US Treasury bonds updates

Investors worried about rising prices for everything from consumer goods to raw materials have poured into inflation-protected American government debt, propelling its returns above other major types of US bonds this year.

While anxieties over a burst of inflation have buffeted the $22tn Treasury market — resulting in big losses during the first quarter before a partial rebound — Treasury inflation-protected securities, known as Tips, have been a winning bet.

Tips, which are government bonds that compensate investors for rising prices, have generated returns including interest payments of 3.9 per cent in 2021, according to a Barclays index that tracks the Tips market.

That performance contrasts with losses for conventional Treasuries and high-grade corporate bonds, and has outshone riskier assets typically associated with juicier returns such as junk bonds, which have returned 3.6 per cent.

“It has been a very solid position for us,” said Sonal Desai, chief investment officer for fixed income at Franklin Templeton, which has favoured Tips in its portfolios this year relative to their weight in bond benchmarks.

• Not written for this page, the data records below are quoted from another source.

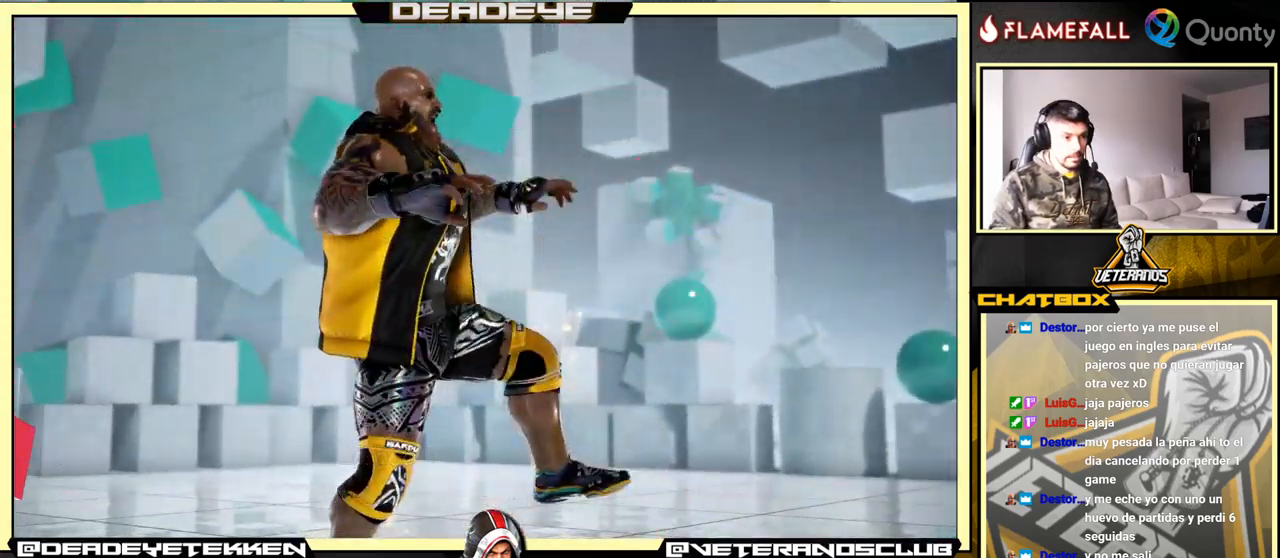
{"buttons": [], "left_stick": "center", "events": [[84, "CROSS", "up"]]}
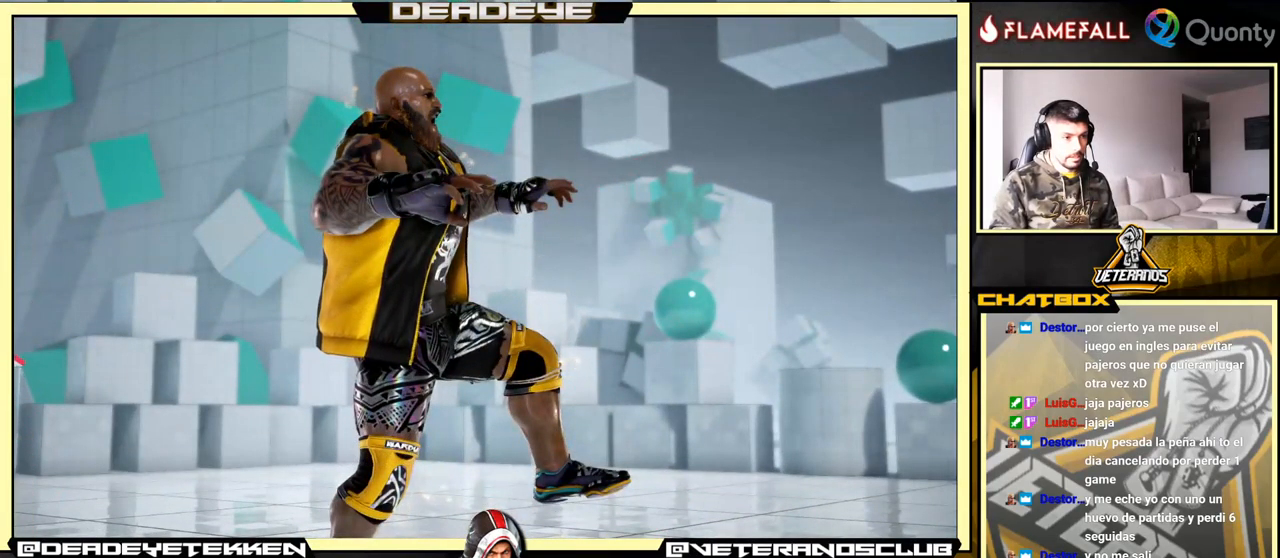
{"buttons": [], "left_stick": "center", "events": [[334, "CROSS", "down"], [500, "CROSS", "up"]]}
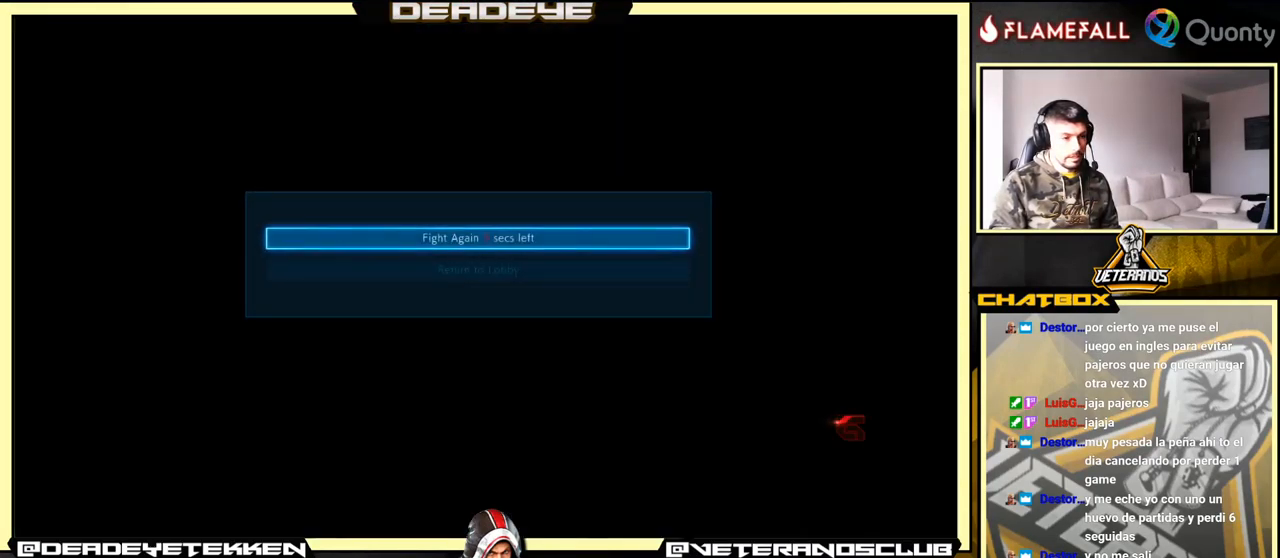
{"buttons": [], "left_stick": "center", "events": [[134, "CROSS", "down"], [184, "CROSS", "up"]]}
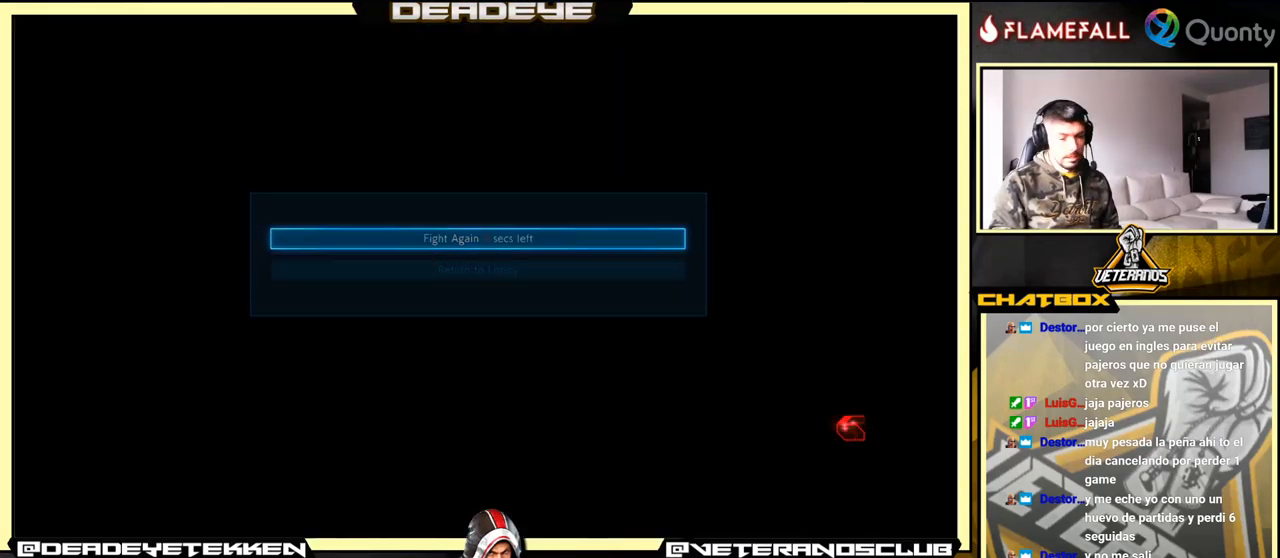
{"buttons": [], "left_stick": "center", "events": []}
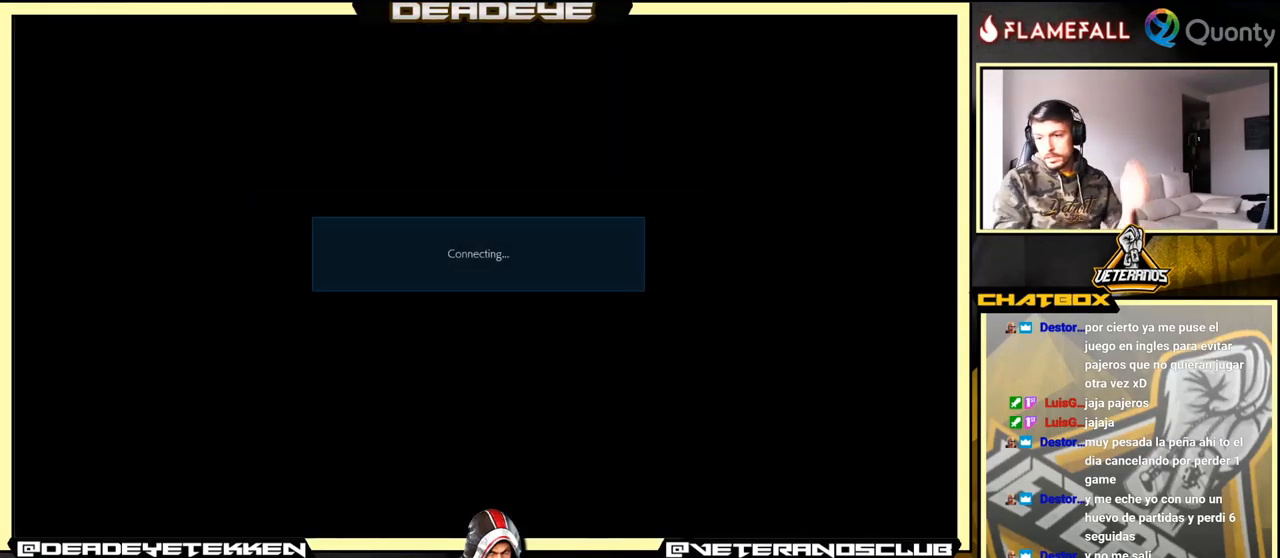
{"buttons": [], "left_stick": "center", "events": []}
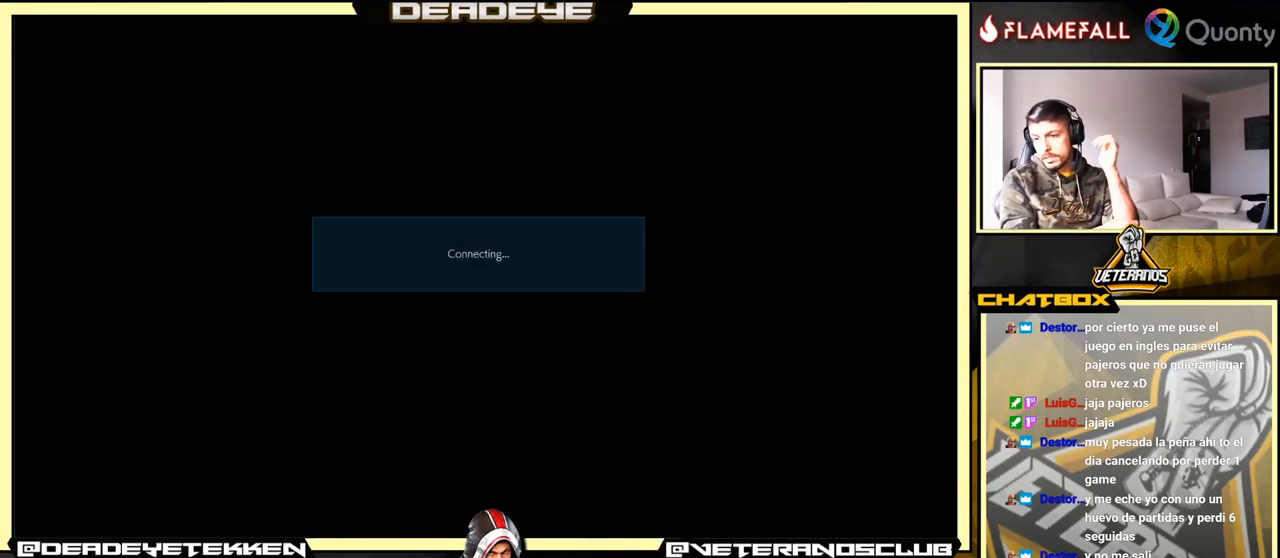
{"buttons": [], "left_stick": "center", "events": []}
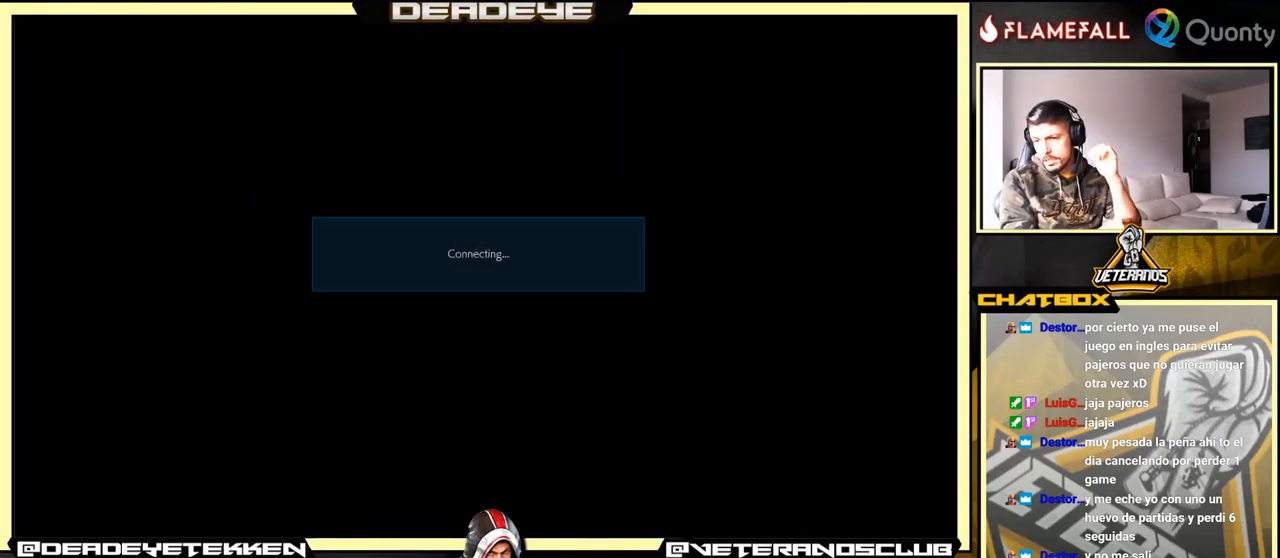
{"buttons": [], "left_stick": "center", "events": []}
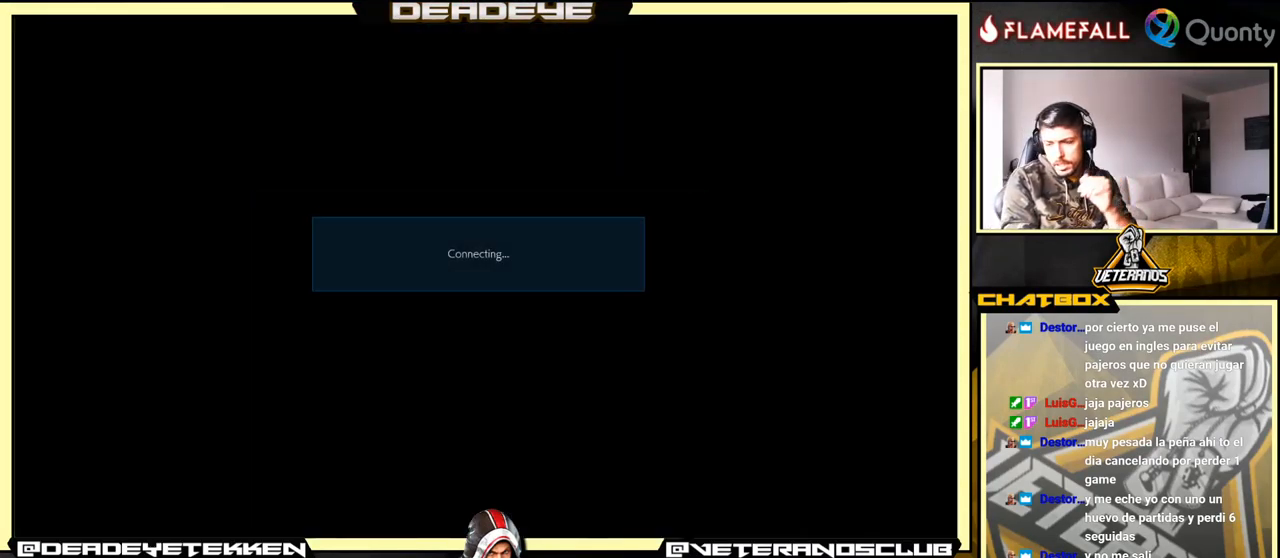
{"buttons": [], "left_stick": "center", "events": []}
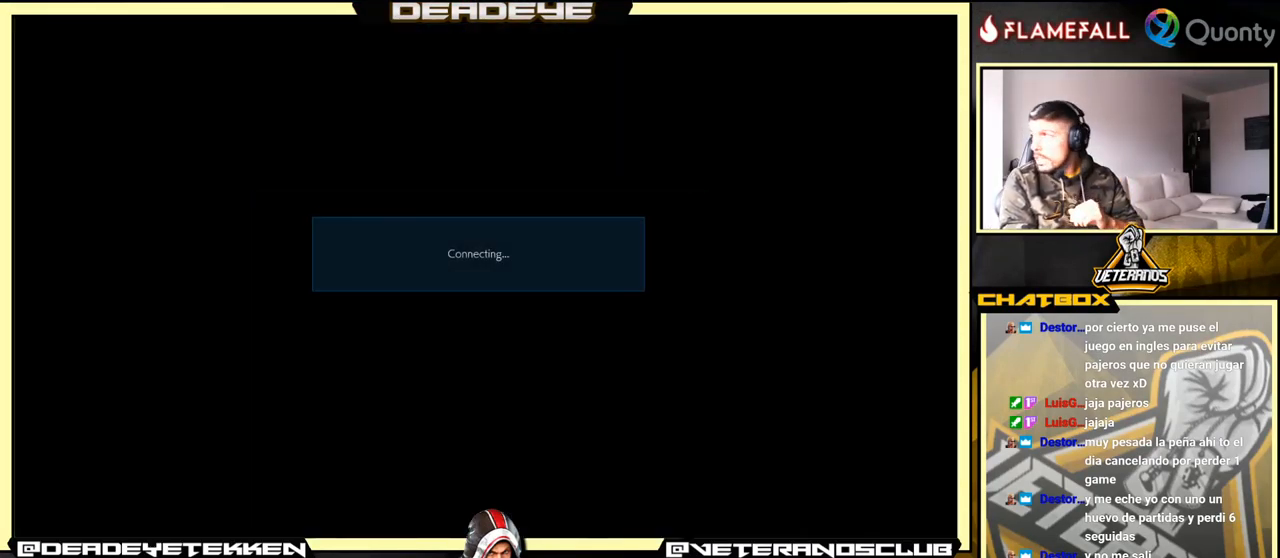
{"buttons": [], "left_stick": "center", "events": []}
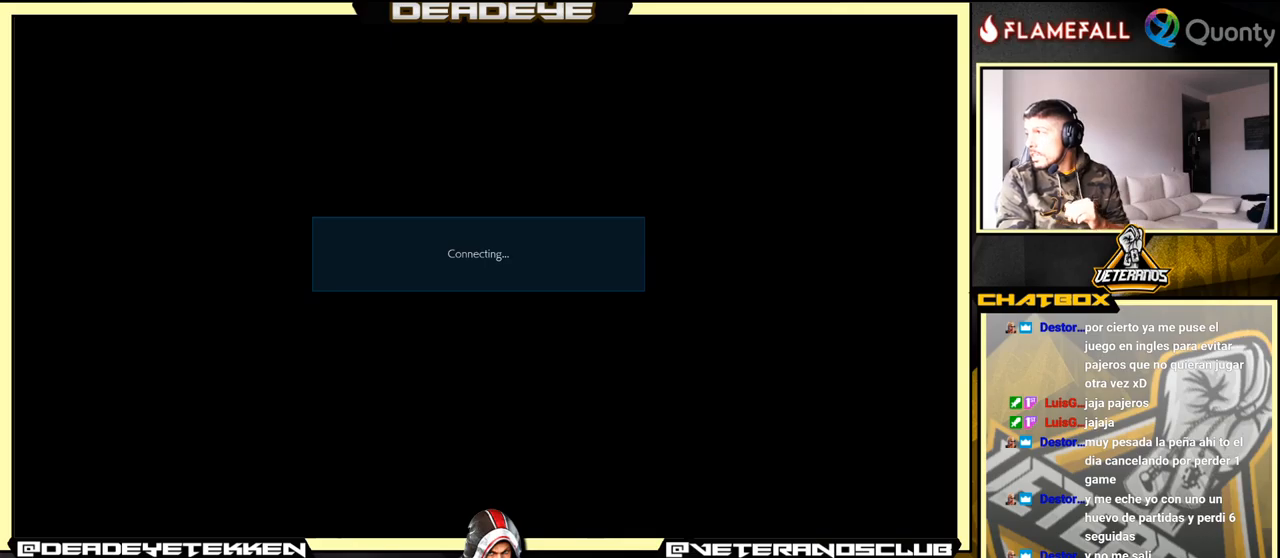
{"buttons": [], "left_stick": "center", "events": []}
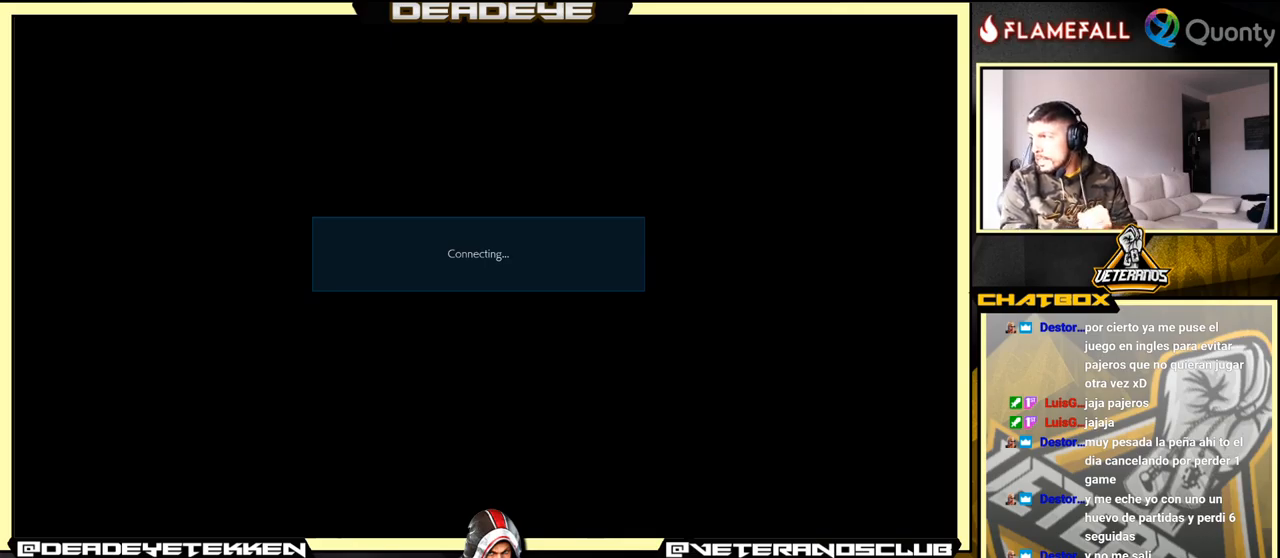
{"buttons": [], "left_stick": "center", "events": []}
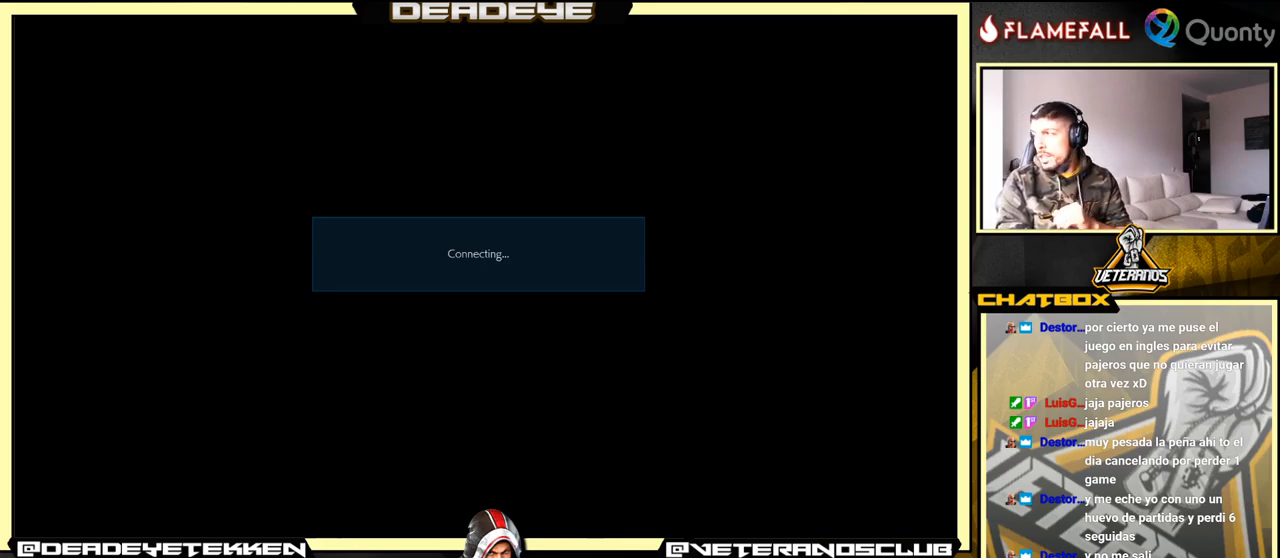
{"buttons": [], "left_stick": "center", "events": []}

Tip funds have garnered inflows for 38-straight weeks, according to EPFR data collated by Bank of America, as US inflation has risen to its highest level in more than a decade. Booming demand from the reopening of the world’s largest economy has met with supply disruptions in markets from lumber to used cars, driving inflation higher.

The Federal Reserve has argued that current levels of inflation will be “transitory”, and will fade as supply and demand jams are resolved, and workers return to the labour force, reducing pressure on wages. But while growth in consumer prices slowed in July to an annual pace of 5.4 per cent, traders and investors are questioning how long price growth will hold at elevated levels.

“As we head into the end of the year, the challenge is, how much of that . . . pent-up demand persists? What goes beyond just transitory, and how does the market perceive what policymakers’ reaction to that will be?” said Steve Rodosky, a managing director and portfolio manager at Pimco.

Desai said price gains for Tips may slow given their big advance so far this year but expected inflation to remain more than double the Fed’s average 2 per cent target for the remainder of 2021, as some supply bottlenecks persist.

“I would consider it reckless to assume we will magically come back down to very low month-on-month prints,” she said.

Surging Tips prices have also pushed yields on the bonds — which represent the returns investors can expect once inflation is stripped out — to all-time lows.

The yield on the five-year Tips is currently at minus 1.83 per cent, just off the all-time low hit earlier in August of minus 1.98 per cent. The gap between the current Tips rate and the conventional five-year Treasury yield serves as a gauge of investors’ inflation expectations over the next half decade, and currently stands at 2.59 per cent, up from 2.0 per cent at the start of the year.